Exercise objective
How many of the lines below contain the string "ptid", counting only matches with the same case? Reply with the number alone.

Supplied information
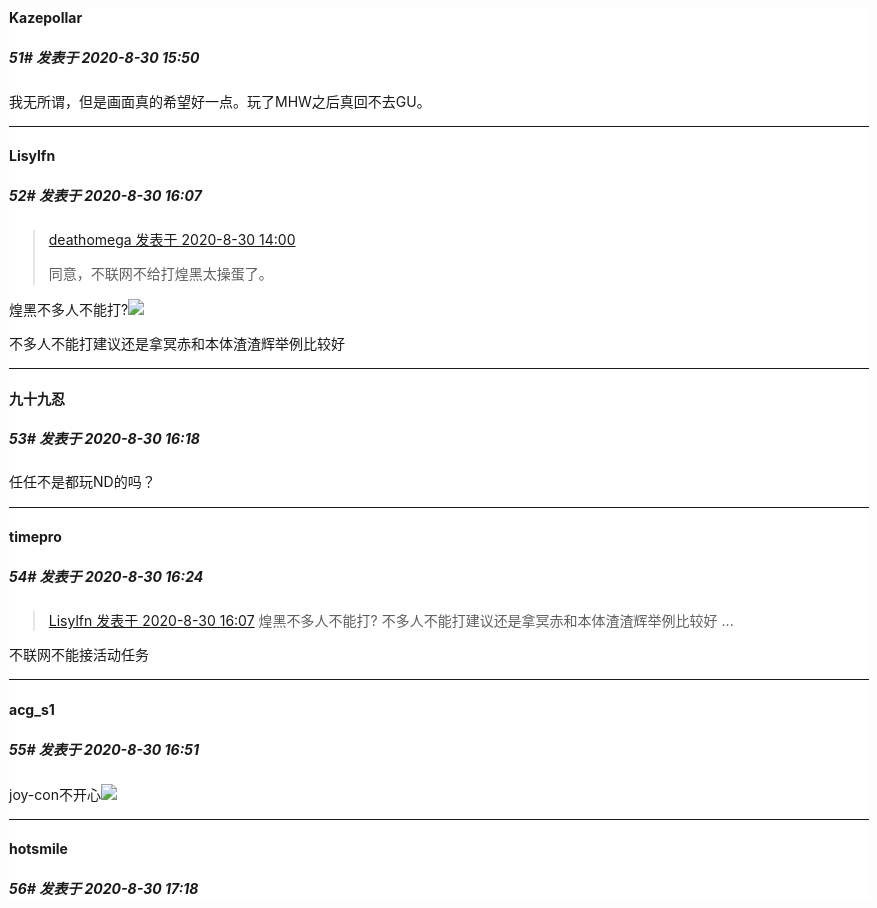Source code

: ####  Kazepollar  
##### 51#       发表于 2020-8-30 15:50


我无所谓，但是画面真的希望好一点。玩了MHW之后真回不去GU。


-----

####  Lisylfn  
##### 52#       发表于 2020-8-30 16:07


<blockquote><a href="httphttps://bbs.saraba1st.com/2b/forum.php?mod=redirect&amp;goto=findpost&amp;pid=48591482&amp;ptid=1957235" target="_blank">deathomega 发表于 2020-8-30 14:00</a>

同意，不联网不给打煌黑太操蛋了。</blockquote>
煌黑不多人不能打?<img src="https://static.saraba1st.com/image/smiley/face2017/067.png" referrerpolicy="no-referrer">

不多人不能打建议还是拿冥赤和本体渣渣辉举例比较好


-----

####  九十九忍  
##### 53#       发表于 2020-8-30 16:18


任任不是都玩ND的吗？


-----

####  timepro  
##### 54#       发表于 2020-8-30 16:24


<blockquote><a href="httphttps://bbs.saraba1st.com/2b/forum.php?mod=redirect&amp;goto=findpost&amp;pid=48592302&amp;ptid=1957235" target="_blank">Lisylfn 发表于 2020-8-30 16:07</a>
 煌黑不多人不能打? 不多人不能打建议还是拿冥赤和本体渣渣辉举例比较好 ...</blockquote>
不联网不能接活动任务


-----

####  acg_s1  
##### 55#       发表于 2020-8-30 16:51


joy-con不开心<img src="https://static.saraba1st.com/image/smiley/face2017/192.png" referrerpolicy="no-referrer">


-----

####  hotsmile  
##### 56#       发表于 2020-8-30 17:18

* * *

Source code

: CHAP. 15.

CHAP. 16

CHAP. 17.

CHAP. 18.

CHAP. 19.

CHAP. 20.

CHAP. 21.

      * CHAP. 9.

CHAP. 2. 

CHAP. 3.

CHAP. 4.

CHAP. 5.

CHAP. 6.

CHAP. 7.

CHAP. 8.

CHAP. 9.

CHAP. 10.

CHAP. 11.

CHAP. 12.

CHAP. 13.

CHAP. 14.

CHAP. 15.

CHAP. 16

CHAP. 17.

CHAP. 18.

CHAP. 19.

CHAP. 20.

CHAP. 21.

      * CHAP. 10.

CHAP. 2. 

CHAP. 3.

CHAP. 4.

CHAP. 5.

Output of the exercise
2